Personnage discret, refusant toute interview, Ryoji Ikeda développe depuis une vingtaine d’années une œuvre qui mêle performances visuelles et musiques électroniques d’avant-garde. Alors que l’artiste japonais sera présent dans le cadre du festival Sonic Protest 2024, portrait d’un outsider qui s’est toujours situé à la frontière des arts numériques et des musiques de recherche.
Né en 1966 à Gifu, au Japon, Ryoji Ikeda vit et travaille actuellement entre Paris et Kyoto. Très loin, en somme, de Tokyo, où il a étudié les mathématiques et l’économie à l’Université, avant de se tourner vers l’art sonore et visuel. Au début des années 1990, Ikeda a rejoint en effet le collectif de musique électronique Institute for Sonology, basé aux Pays-Bas, où il a pu développer ses compétences en musique électronique et en composition sonore.
S’il commence véritablement sa carrière artistique comme DJ dans le milieu déjà très spécialisé de l’IDM – Intelligent Dance Music, un style de musiques électroniques arides, mécaniques et cérébrales, censées s’opposer aux canons hédonistes de la house et à la fièvre de la techno, deux genres alors très populaires -, l’artiste s’intéresse très tôt à l’aspect visuel. En 1995, il produit d’ailleurs une performance de ce type pour la tournée de son album 1000 fragments, avant de rapidement se rapprocher du monde de l’art de Kyoto.
Datas sonores et visuelles
En tant que compositeur, l’approche d’Ikeda peut se comparer à celle d’un scientifique, le Japonais s’intéressant essentiellement aux caractéristiques du son : sa durée, son timbre, sa hauteur, son intensité. Sa carrière décolle avec la sortie en 1996 de +/-, un album alors salué pour sa fusion audacieuse de minimalisme, de musique électronique et de bruitisme. Ce travail a établi Ikeda en tant qu’artiste pionnier dans le domaine de la musique expérimentale, et influence directement son travail de plasticien, à travers lequel il peut caler ses compositions sur l’esthétique et la précision des mathématiques.

**CONSIGNE 1:**
D'après l'article, en quelle année est sorti l'album +/- de Ryoji Ikeda ?

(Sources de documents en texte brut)
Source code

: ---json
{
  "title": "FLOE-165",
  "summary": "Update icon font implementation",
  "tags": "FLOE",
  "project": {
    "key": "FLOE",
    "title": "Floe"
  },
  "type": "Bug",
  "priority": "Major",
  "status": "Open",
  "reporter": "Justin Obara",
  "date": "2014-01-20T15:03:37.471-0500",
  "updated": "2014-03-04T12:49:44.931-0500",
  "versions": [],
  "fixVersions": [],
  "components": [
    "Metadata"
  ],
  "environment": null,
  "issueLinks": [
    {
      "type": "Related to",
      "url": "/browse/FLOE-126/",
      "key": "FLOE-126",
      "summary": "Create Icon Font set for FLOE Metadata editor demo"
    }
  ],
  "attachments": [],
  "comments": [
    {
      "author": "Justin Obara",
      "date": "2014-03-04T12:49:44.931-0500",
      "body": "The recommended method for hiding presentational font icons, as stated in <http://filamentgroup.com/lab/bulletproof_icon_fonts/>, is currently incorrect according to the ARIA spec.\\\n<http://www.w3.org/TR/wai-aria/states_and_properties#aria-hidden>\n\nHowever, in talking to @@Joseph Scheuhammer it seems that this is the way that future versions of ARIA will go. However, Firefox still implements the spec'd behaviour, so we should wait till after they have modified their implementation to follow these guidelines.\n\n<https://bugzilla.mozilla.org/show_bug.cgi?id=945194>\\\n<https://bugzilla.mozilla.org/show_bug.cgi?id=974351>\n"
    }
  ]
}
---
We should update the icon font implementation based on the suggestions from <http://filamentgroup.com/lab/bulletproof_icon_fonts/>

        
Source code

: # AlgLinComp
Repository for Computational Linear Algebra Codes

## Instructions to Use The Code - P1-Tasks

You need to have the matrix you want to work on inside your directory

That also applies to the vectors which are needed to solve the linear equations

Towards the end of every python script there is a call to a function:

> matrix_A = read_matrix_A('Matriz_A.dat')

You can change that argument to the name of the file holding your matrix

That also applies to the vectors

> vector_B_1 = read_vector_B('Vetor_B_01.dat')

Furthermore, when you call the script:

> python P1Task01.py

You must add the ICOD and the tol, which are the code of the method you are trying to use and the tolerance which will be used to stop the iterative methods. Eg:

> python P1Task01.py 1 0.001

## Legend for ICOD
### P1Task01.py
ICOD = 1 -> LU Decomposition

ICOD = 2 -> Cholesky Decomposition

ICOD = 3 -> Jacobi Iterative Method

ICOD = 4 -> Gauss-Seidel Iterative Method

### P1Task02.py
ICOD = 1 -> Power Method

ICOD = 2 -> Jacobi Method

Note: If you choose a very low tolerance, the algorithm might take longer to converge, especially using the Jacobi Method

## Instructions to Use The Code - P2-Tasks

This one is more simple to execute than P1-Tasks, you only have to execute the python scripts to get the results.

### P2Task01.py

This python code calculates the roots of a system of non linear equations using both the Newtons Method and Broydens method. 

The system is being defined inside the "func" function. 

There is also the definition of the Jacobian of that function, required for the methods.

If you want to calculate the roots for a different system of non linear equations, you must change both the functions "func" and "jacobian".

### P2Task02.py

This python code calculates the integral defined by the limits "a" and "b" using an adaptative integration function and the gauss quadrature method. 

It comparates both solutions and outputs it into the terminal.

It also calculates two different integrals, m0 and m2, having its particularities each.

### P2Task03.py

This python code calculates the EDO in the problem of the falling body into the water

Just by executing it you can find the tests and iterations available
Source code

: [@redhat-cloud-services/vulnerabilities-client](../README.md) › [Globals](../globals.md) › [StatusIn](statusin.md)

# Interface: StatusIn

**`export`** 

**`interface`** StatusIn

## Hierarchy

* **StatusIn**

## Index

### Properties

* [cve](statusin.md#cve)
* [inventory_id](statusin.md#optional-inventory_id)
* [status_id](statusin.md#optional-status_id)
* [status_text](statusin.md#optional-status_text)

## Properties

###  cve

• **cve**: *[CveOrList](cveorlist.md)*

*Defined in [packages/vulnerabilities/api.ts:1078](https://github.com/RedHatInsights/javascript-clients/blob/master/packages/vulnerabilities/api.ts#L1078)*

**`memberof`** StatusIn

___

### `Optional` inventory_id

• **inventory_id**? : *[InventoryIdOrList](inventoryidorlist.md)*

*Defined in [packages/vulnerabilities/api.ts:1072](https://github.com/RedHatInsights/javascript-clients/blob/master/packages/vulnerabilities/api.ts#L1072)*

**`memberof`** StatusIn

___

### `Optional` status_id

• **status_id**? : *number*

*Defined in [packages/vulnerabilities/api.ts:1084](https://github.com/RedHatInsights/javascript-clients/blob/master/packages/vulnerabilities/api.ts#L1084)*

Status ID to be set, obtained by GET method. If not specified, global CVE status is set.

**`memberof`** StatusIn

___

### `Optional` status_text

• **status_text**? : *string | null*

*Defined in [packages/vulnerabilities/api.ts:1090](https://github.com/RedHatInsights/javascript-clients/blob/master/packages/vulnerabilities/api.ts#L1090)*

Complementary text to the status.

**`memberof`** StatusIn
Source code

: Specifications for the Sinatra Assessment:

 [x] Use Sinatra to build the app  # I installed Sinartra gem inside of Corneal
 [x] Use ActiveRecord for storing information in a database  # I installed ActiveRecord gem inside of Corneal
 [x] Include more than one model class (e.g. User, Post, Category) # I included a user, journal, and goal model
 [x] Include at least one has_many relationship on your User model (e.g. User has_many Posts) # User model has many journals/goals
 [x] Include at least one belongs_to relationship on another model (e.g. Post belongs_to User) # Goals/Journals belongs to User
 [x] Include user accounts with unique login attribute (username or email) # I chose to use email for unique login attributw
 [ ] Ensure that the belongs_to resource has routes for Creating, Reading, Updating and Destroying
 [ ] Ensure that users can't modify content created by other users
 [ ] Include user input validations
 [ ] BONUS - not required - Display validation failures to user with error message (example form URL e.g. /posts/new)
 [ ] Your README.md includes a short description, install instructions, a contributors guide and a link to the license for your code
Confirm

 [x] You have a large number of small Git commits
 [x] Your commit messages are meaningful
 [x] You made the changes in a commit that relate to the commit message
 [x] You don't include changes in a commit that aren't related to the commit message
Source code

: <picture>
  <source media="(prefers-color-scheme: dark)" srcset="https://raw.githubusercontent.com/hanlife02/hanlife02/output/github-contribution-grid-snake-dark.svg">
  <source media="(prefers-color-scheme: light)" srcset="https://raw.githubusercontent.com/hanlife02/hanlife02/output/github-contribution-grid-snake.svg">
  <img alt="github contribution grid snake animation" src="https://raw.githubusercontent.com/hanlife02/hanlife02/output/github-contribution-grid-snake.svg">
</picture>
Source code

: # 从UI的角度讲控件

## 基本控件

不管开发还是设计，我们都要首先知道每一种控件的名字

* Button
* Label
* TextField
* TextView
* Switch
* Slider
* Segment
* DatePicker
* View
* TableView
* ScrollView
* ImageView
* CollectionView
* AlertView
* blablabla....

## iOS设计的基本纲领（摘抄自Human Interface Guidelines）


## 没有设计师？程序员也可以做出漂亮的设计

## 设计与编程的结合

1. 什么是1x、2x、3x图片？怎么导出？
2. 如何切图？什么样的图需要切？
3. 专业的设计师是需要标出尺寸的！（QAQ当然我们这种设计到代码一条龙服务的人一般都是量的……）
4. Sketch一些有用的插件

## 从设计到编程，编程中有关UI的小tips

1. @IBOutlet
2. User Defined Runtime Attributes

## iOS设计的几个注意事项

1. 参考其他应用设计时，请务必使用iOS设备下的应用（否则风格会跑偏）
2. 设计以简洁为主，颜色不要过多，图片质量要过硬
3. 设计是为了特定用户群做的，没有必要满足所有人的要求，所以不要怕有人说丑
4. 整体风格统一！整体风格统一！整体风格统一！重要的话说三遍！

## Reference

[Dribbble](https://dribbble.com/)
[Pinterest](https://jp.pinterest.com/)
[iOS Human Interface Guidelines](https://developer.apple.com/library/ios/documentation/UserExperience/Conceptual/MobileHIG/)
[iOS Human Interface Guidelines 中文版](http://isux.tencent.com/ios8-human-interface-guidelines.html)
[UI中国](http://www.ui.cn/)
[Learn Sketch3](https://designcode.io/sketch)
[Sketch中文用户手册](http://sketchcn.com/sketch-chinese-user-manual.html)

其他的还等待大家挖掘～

**CONSIGNE 2:**
Restitue sous forme de liste JSON de chaînes, à raison d'une chaîne par ligne et sans les lignes vides, le passage des entrées qui va de la ligne contenant "You can change" jusqu'à celle contenant "The system is", toutes deux incluses.

**VOTRE SOLUTION 1:**
En 1996.

**VOTRE SOLUTION 2:**
[
  "You can change that argument to the name of the file holding your matrix",
  "That also applies to the vectors",
  "> vector_B_1 = read_vector_B('Vetor_B_01.dat')",
  "Furthermore, when you call the script:",
  "> python P1Task01.py",
  "You must add the ICOD and the tol, which are the code of the method you are trying to use and the tolerance which will be used to stop the iterative methods. Eg:",
  "> python P1Task01.py 1 0.001",
  "## Legend for ICOD",
  "### P1Task01.py",
  "ICOD = 1 -> LU Decomposition",
  "ICOD = 2 -> Cholesky Decomposition",
  "ICOD = 3 -> Jacobi Iterative Method",
  "ICOD = 4 -> Gauss-Seidel Iterative Method",
  "### P1Task02.py",
  "ICOD = 1 -> Power Method",
  "ICOD = 2 -> Jacobi Method",
  "Note: If you choose a very low tolerance, the algorithm might take longer to converge, especially using the Jacobi Method",
  "## Instructions to Use The Code - P2-Tasks",
  "This one is more simple to execute than P1-Tasks, you only have to execute the python scripts to get the results.",
  "### P2Task01.py",
  "This python code calculates the roots of a system of non linear equations using both the Newtons Method and Broydens method. ",
  "The system is being defined inside the \"func\" function. "
]